Saturday, April 23, 2011

Schoolwork: Neo-Luddism vs Technophilia

What do you feel are the determining factors that make one person a Neo-Luddite and another a Technophile?

I need to break this down a bit further. Not only are there Neo-Luddites and Technophiles, there are people who stand in the middle between them. The question, then, is more: What draws people to lean in toward one side or the other?

Leaning away from the middle indicates dissatisfaction with the world the way it is. Technophiles want the world to be more digitized, mechanized, while Luddites and Neo-Luddites want the reverse. A large part of this is upbringing, and not necessarily in the sense of the "have-nots" turning to Luddism and the "haves" turning to Technophilia.

I am reminded of the story of two boys raised by their alcoholic father. (Warning, this is very much paraphrased.) One boy grew into a man who shunned alcohol, never drank a drop in his life, and when asked why, said "I saw how it destroyed my father and didn't want the same to happen to me." His bother, on the other hand, grew into an alcoholic too; his reasoning was "I learned on my father's knee how to drink."

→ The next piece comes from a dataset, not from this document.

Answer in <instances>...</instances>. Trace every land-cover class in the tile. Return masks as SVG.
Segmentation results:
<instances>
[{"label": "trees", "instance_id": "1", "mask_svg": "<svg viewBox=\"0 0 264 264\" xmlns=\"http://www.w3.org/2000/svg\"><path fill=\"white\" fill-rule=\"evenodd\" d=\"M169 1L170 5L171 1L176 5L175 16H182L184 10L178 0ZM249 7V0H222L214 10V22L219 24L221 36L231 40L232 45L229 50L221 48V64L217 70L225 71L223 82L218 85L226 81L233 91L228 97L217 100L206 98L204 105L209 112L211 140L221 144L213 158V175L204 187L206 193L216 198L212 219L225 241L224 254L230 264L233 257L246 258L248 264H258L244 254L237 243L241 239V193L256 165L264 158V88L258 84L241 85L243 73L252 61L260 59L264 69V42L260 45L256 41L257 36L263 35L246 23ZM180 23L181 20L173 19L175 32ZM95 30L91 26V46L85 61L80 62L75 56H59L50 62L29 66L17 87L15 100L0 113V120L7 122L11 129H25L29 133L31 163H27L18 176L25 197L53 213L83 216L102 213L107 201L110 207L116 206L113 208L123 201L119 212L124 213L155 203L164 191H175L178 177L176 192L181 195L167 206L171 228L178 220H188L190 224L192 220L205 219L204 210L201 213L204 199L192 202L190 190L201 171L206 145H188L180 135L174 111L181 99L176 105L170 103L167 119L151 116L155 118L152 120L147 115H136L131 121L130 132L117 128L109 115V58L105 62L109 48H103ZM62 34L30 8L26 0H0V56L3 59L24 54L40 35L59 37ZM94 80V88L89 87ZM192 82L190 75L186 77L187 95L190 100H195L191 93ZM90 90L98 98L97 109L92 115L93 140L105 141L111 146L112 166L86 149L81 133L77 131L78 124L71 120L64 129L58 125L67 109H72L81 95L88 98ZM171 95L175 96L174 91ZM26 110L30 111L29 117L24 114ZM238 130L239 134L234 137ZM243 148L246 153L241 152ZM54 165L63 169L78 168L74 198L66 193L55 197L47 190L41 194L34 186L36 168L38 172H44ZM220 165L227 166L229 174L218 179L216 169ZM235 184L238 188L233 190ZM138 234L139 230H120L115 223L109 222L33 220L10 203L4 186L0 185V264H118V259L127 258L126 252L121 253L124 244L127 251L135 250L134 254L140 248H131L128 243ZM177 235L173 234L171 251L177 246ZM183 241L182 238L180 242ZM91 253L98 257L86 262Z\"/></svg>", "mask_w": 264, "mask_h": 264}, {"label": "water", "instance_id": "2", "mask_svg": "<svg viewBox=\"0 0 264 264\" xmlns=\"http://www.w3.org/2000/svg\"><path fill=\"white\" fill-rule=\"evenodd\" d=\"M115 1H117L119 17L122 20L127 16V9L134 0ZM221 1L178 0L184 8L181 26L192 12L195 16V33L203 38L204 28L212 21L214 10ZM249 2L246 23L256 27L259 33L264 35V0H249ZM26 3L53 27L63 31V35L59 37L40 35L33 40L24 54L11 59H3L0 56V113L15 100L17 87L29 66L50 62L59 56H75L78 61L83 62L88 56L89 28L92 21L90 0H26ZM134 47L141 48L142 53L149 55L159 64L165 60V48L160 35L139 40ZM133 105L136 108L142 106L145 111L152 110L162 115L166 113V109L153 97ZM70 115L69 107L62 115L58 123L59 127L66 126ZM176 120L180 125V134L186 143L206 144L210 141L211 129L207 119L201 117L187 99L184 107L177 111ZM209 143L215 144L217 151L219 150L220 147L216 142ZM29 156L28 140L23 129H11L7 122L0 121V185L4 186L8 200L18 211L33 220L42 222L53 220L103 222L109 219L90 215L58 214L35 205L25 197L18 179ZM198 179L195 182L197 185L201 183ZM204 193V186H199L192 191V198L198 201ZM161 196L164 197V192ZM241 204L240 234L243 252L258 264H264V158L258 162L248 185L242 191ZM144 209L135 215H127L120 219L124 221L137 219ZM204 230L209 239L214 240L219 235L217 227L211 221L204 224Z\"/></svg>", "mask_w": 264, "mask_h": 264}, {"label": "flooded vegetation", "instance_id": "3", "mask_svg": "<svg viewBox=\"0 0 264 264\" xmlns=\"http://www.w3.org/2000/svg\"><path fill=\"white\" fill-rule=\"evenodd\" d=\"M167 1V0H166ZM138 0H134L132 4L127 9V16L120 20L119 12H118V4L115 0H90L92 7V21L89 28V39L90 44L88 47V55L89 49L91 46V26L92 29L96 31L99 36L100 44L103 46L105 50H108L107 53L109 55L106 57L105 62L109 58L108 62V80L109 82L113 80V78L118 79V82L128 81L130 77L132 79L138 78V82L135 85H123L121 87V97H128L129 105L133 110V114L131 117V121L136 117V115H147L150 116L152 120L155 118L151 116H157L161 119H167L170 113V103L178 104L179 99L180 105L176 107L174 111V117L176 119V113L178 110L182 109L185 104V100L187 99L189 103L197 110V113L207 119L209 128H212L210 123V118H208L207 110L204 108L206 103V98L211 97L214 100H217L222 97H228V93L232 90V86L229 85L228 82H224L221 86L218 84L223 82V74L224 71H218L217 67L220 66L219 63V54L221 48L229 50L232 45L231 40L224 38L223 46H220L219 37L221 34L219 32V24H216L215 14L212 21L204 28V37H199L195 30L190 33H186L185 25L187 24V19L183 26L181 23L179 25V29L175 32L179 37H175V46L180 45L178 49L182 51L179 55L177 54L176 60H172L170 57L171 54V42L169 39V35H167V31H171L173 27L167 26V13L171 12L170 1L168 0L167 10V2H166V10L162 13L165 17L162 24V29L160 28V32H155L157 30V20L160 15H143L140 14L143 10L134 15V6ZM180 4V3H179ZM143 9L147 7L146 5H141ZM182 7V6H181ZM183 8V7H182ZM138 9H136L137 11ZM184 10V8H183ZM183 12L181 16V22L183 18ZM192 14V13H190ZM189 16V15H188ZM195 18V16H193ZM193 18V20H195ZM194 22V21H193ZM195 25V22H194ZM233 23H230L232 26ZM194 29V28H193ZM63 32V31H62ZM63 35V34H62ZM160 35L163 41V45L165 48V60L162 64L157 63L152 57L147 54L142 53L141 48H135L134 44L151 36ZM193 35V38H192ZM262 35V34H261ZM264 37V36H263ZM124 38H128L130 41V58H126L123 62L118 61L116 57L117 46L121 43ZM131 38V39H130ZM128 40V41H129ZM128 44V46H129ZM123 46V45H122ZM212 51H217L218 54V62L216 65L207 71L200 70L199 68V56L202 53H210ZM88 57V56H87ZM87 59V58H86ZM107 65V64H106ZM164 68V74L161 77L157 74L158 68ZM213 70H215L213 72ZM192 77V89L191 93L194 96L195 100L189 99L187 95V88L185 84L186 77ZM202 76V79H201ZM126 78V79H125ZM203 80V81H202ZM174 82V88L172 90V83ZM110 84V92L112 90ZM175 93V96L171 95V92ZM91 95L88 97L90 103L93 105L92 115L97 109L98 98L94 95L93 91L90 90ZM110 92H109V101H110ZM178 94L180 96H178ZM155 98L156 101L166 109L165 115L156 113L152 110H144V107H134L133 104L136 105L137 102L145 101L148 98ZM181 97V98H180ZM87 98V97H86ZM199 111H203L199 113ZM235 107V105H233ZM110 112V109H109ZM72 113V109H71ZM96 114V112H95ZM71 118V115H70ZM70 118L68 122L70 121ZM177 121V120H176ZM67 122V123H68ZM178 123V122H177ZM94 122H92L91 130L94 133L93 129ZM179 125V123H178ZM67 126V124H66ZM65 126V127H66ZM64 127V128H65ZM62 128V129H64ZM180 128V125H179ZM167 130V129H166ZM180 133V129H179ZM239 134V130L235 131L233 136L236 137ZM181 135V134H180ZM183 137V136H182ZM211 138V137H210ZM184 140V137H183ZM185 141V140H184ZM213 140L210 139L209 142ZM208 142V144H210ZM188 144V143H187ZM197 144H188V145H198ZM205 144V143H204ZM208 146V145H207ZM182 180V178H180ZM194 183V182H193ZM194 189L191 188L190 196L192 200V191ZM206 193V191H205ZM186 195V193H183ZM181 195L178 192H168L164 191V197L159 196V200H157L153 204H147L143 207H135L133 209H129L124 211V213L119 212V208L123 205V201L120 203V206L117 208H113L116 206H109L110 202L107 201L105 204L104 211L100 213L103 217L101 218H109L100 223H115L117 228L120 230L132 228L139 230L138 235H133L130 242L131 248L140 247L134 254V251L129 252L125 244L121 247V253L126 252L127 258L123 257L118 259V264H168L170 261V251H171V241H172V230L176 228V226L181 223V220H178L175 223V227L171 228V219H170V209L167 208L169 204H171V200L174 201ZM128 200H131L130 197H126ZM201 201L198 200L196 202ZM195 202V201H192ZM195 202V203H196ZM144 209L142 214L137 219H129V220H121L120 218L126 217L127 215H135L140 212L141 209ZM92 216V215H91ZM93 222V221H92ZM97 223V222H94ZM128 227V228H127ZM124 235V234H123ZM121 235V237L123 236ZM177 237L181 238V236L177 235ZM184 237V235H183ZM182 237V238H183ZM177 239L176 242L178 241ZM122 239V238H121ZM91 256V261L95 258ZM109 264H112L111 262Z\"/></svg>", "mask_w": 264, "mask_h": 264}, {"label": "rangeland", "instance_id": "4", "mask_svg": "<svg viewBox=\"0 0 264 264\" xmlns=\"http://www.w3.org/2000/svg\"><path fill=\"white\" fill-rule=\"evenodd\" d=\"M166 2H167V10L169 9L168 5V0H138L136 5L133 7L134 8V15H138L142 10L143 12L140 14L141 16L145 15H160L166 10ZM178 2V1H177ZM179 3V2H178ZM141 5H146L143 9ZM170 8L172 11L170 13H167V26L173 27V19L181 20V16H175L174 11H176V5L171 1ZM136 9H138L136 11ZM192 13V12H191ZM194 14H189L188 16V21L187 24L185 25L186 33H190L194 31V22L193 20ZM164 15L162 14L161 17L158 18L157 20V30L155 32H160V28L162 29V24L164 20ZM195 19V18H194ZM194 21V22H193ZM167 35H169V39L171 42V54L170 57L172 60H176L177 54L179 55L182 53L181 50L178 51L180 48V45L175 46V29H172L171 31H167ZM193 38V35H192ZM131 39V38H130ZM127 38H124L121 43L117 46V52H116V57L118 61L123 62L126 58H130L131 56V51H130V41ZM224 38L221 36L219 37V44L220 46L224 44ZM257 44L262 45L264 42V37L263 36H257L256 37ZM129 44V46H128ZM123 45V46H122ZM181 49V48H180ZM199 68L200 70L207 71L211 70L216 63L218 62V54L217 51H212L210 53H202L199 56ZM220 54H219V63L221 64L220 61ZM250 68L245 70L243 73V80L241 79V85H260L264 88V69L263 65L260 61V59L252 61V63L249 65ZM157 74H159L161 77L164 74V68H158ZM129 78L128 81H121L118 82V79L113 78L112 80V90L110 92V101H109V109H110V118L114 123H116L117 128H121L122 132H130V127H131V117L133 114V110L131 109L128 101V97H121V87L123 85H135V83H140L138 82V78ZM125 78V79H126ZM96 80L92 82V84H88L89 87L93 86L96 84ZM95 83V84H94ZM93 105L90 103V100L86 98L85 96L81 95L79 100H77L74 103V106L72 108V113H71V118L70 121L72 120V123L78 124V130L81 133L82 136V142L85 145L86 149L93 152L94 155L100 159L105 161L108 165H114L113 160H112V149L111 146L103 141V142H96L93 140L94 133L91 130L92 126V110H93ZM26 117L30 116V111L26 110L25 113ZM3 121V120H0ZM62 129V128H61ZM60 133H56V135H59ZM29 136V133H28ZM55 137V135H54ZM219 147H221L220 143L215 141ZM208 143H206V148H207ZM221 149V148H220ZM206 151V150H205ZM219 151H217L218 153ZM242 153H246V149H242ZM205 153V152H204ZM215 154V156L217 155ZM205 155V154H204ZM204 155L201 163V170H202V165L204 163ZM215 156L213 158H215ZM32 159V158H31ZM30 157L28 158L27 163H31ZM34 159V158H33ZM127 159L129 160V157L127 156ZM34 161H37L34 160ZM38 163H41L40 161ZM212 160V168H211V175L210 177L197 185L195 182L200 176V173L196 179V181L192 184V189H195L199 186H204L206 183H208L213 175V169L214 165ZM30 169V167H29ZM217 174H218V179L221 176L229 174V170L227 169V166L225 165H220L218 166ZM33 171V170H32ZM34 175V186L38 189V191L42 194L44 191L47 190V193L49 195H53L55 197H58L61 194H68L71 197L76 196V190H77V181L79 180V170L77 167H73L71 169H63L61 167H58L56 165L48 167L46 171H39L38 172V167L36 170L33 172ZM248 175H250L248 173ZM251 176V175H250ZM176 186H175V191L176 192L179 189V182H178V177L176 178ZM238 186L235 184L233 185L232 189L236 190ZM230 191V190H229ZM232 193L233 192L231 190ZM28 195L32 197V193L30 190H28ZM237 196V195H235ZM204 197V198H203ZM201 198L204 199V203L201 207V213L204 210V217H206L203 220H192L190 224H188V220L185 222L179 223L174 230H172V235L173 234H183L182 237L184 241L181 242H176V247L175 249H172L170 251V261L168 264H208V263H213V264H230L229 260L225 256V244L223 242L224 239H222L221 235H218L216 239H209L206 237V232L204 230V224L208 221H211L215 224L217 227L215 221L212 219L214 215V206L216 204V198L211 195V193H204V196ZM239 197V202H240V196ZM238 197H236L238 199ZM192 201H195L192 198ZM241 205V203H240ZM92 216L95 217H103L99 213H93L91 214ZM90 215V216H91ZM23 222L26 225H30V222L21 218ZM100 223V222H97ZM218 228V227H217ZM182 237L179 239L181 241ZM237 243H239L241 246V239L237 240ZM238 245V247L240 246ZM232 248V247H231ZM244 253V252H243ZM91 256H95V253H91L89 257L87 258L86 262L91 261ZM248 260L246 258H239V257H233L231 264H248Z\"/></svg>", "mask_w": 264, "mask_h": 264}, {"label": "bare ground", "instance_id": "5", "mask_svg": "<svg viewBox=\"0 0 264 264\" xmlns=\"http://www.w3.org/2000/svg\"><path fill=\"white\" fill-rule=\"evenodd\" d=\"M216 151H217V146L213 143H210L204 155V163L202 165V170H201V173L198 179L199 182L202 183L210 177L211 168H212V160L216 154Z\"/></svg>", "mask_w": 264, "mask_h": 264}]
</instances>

The children of Neo-Luddites may become Technophiles, and vice versa. There's no rule that says they breed true, all the same. So how could it have to do with upbringing?

A child who sees its parents consumed negatively by a behavior or belief is less likely to grow up agreeing to that belief. Whether that behavior or belief is alcoholism, Luddism, or Technophilia makes no difference. Even when it comes to the "haves" and the "have-nots," I feel the same policy applies. Whereas a child who sees that behavior or belief in a positive light is more likely to follow in their footsteps.

And with regards to the second question: What ideas might you put forth to help shrink the divide between the "haves" and the "have nots?"

I say it again: Parental dissatisfaction.

Remember again, the question is presenting two extremist side of a very large group of people, and there are plenty of people who stand in the middle. 

I sit in the middle. I was fortunate to be raised by parents who are closer to the have-side than the have-not-side, so I have access to a lot of things that someone born closer to the have-not-side doesn't. That's not to say, however, that my parents give everything to me. I work hard for a lot of the things that I have, and it is through my hard work that I continue to enjoy the things I have. Sure, my family helped me get in the door, but that's it. All the rest was and still is, up to me.

I don't want to be my parents. There are many aspects of them that I don't like, and don't want to become of them myself. Parental dissatisfaction.